ISIS Neutron and Muon Source, Rutherford Appleton Laboratory, Harwell Science and Innovation Campus, Didcot, Oxfordshire, OX11 0QX, UK.
Sci Data. 2022 May 3;9(1):192. doi: 10.1038/s41597-022-01295-5.
The ability to auto-generate databases of optical properties holds great potential for advancing optical research, especially with regards to the data-driven discovery of optical materials. An optical property database of refractive indices and dielectric constants is presented, which comprises a total of 49,076 refractive index and 60,804 dielectric constant data records on 11,054 unique chemicals. The database was auto-generated using the state-of-the-art natural language processing software, ChemDataExtractor, using a corpus of 388,461 scientific papers. The data repository offers a representative overview of the information on linear optical properties that resides in scientific papers from the past 30 years. Public availability of these data will enable a quick search for the optical property of certain materials. The large size of this repository will accelerate data-driven research on the design and prediction of optical materials and their properties. To the best of our knowledge, this is the first auto-generated database of optical properties from a large number of scientific papers. We provide a web interface to aid the use of our database.

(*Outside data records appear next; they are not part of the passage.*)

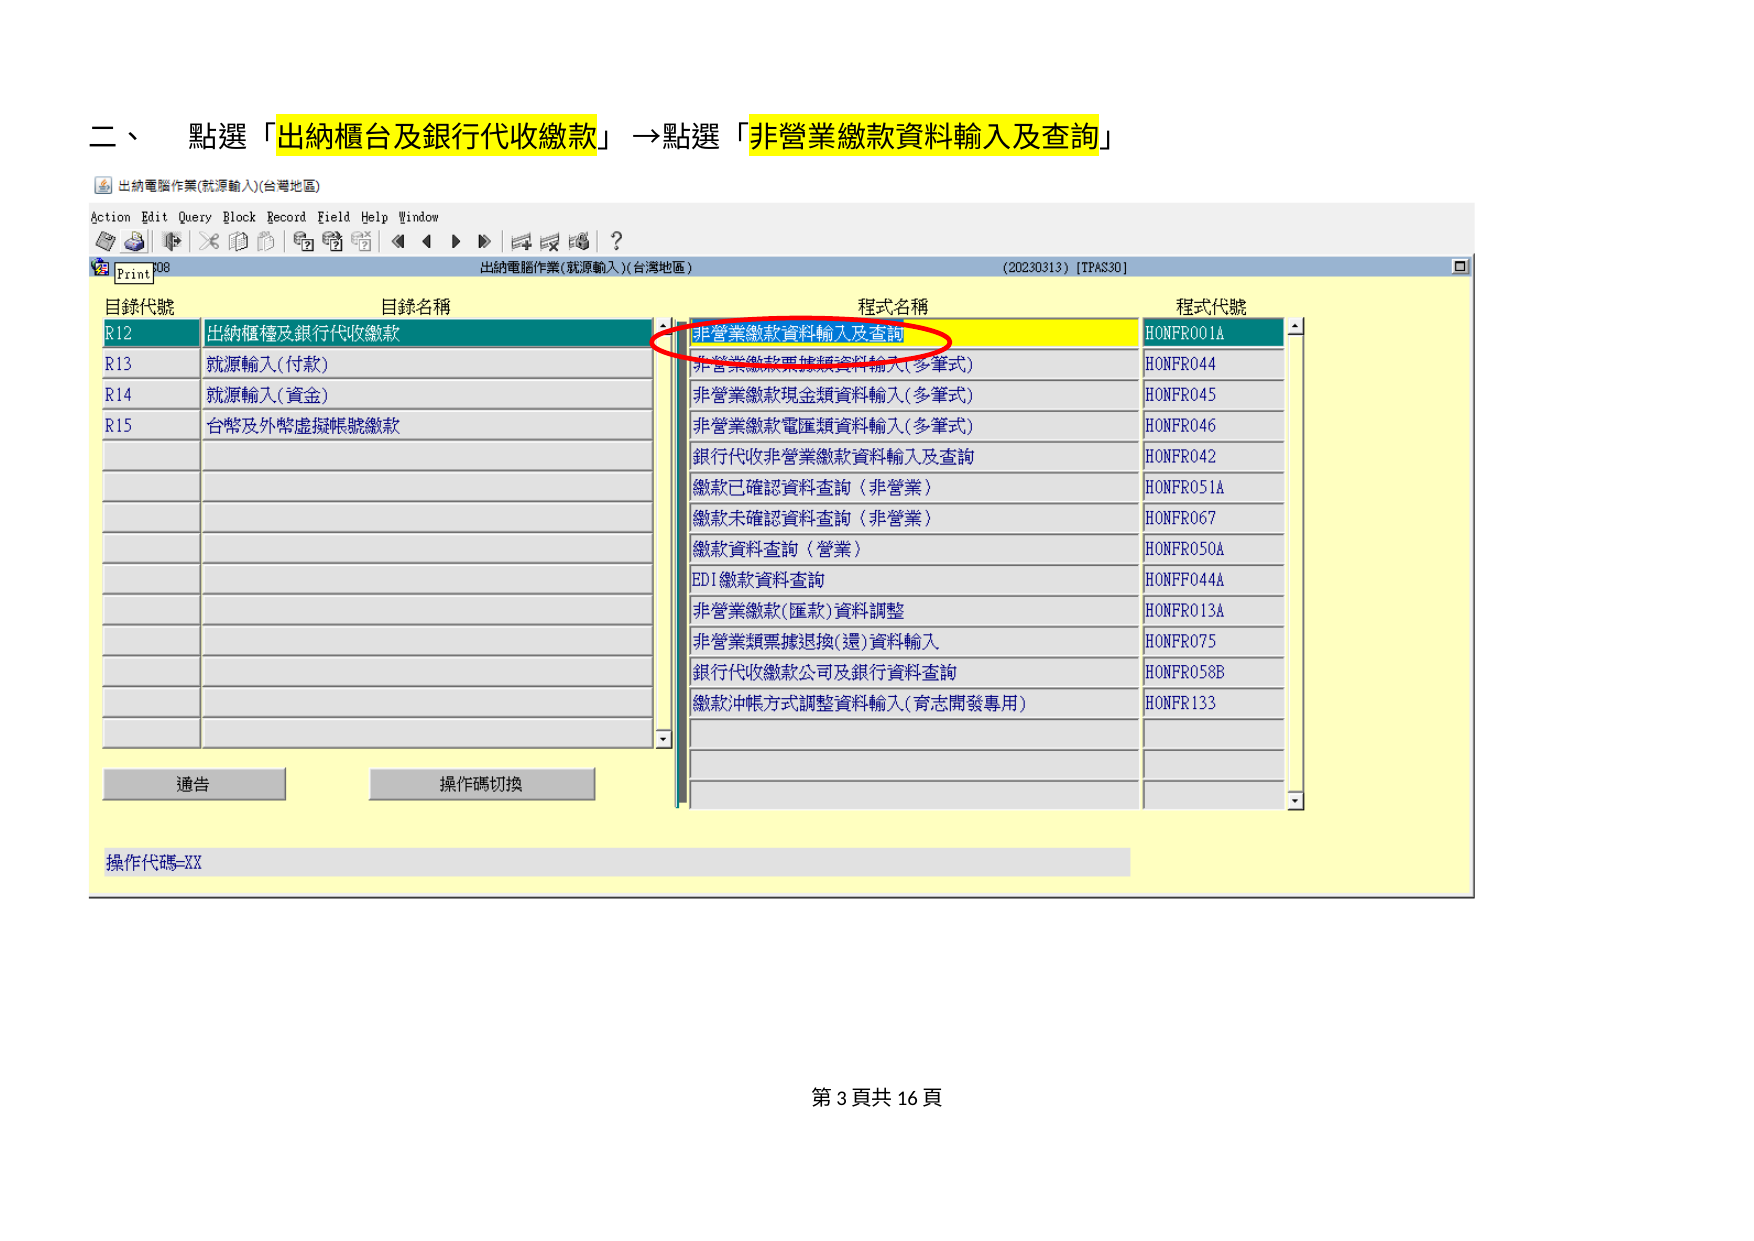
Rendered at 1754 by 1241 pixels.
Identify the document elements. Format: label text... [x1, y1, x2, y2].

picture [88, 172, 1475, 904]
list 點選「出納櫃台及銀行代收繳款」 →點選「非營業繳款資料輸入及查詢」 [89, 97, 1665, 172]
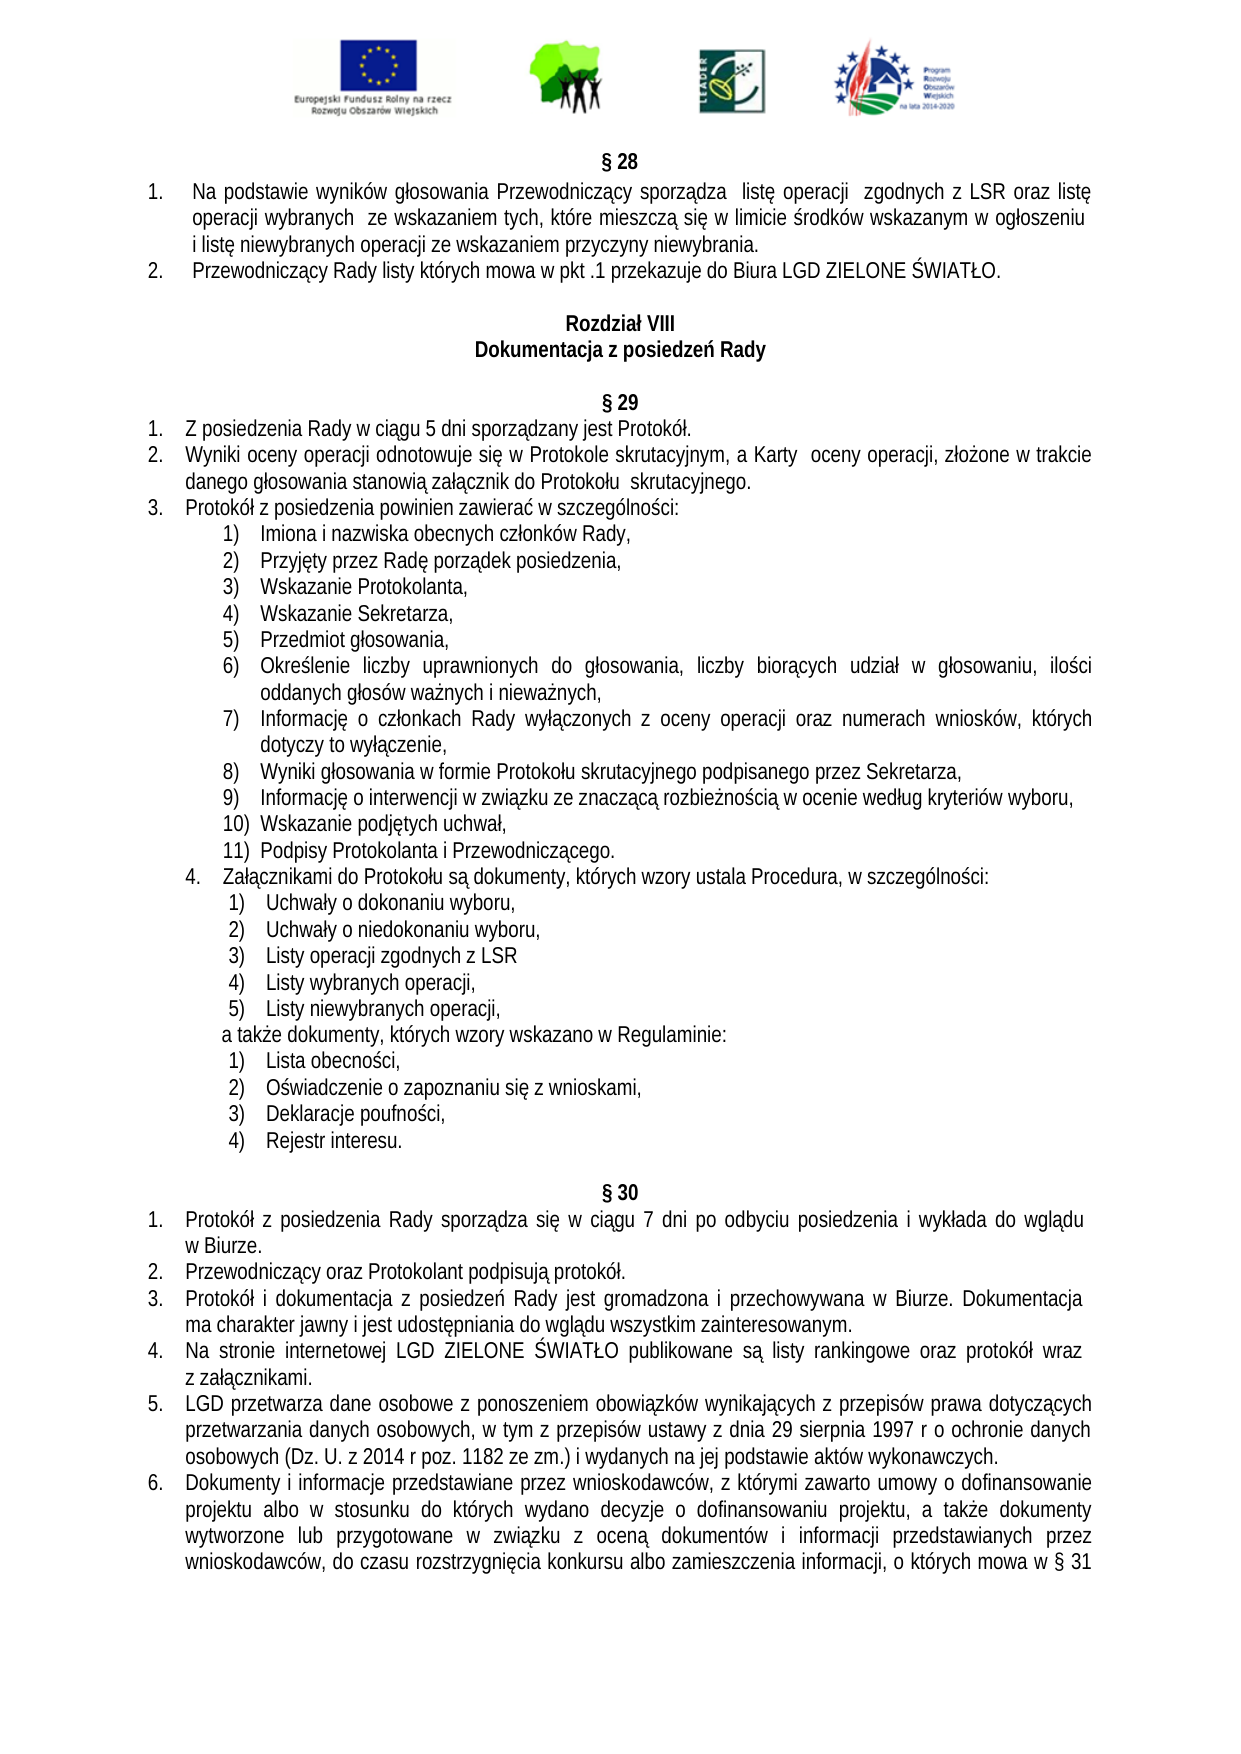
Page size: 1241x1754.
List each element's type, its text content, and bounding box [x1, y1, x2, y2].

list Wyniki oceny operacji odnotowuje się w Protokole skrutacyjnym, a Karty oceny operacji, złożone w trakcie danego głosowania stanowią załącznik do Protokołu skrutacyjnego. [148, 441, 1093, 494]
text Rozdział VIII [148, 309, 1093, 336]
list Przewodniczący oraz Protokolant podpisują protokół. [148, 1258, 1093, 1285]
list Protokół z posiedzenia Rady sporządza się w ciągu 7 dni po odbyciu posiedzenia i wykłada do wglądu w Biurze. [148, 1206, 1093, 1258]
list Wskazanie podjętych uchwał, [223, 810, 1093, 837]
list Wyniki głosowania w formie Protokołu skrutacyjnego podpisanego przez Sekretarza, [223, 758, 1093, 784]
list Listy operacji zgodnych z LSR [228, 942, 1093, 968]
list Listy wybranych operacji, [228, 968, 1093, 995]
list Informację o interwencji w związku ze znaczącą rozbieżnością w ocenie według kryteriów wyboru, [223, 784, 1093, 810]
list Lista obecności, [228, 1047, 1093, 1074]
list Przewodniczący Rady listy których mowa w pkt .1 przekazuje do Biura LGD ZIELONE ŚWIATŁO. [148, 257, 1093, 283]
list Podpisy Protokolanta i Przewodniczącego. [223, 837, 1093, 863]
list Protokół i dokumentacja z posiedzeń Rady jest gromadzona i przechowywana w Biurze. Dokumentacja ma charakter jawny i jest udostępniania do wglądu wszystkim zainteresowanym. [148, 1285, 1093, 1337]
list Imiona i nazwiska obecnych członków Rady, [223, 520, 1093, 547]
text a także dokumenty, których wzory wskazano w Regulaminie: [148, 1021, 1093, 1047]
subtitle Dokumentacja z posiedzeń Rady [148, 336, 1093, 362]
list Uchwały o niedokonaniu wyboru, [228, 916, 1093, 942]
list Uchwały o dokonaniu wyboru, [228, 889, 1093, 916]
text § 28 [148, 148, 1092, 174]
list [148, 1469, 1093, 1574]
list Informację o członkach Rady wyłączonych z oceny operacji oraz numerach wniosków, których dotyczy to wyłączenie, [223, 705, 1093, 758]
list Oświadczenie o zapoznaniu się z wnioskami, [228, 1074, 1093, 1100]
text § 29 [148, 389, 1093, 415]
list Załącznikami do Protokołu są dokumenty, których wzory ustala Procedura, w szczególności: [185, 863, 1093, 889]
list Na stronie internetowej LGD ZIELONE ŚWIATŁO publikowane są listy rankingowe oraz protokół wraz z załącznikami. [148, 1337, 1093, 1390]
list Przyjęty przez Radę porządek posiedzenia, [223, 547, 1093, 573]
text § 30 [148, 1179, 1093, 1206]
list Rejestr interesu. [228, 1127, 1093, 1153]
list Deklaracje poufności, [228, 1100, 1093, 1127]
list Listy niewybranych operacji, [228, 995, 1093, 1021]
list Na podstawie wyników głosowania Przewodniczący sporządza listę operacji zgodnych z LSR oraz listę operacji wybranych ze wskazaniem tych, które mieszczą się w limicie środków wskazanym w ogłoszeniu i listę niewybranych operacji ze wskazaniem przyczyny niewybrania. [148, 178, 1093, 257]
list Wskazanie Sekretarza, [223, 599, 1093, 626]
list Przedmiot głosowania, [223, 626, 1093, 652]
list LGD przetwarza dane osobowe z ponoszeniem obowiązków wynikających z przepisów prawa dotyczących przetwarzania danych osobowych, w tym z przepisów ustawy z dnia 29 sierpnia 1997 r o ochronie danych osobowych (Dz. U. z 2014 r poz. 1182 ze zm.) i wydanych na jej podstawie aktów wykonawczych. [148, 1390, 1093, 1469]
list Protokół z posiedzenia powinien zawierać w szczególności: [148, 494, 1093, 520]
list Z posiedzenia Rady w ciągu 5 dni sporządzany jest Protokół. [148, 415, 1093, 441]
list Wskazanie Protokolanta, [223, 573, 1093, 599]
picture [265, 29, 976, 122]
list Określenie liczby uprawnionych do głosowania, liczby biorących udział w głosowaniu, ilości oddanych głosów ważnych i nieważnych, [223, 652, 1093, 705]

自动生成光学性质数据库在推动光学研究方面具有巨大的潜力,特别是在数据驱动的光学材料发现方面。本文呈现了一个折射率和介电常数的光学性质数据库,其中包含了 11054 种独特化学物质的总共 49076 个折射率和 60884 个介电常数数据记录。该数据库是使用最先进的自然语言处理软件 ChemDataExtractor,通过 388461 篇科学论文的语料库自动生成的。该数据库提供了过去 30 年科学文献中线性光学性质信息的代表性概述。这些数据的公开可用性将能够快速搜索某些材料的光学性质。该数据库的大规模将加速对光学材料及其性质的设计和预测的基于数据的研究。据我们所知,这是第一个从大量科学论文中自动生成的光学性质数据库。我们提供了一个网络界面来帮助使用我们的数据库。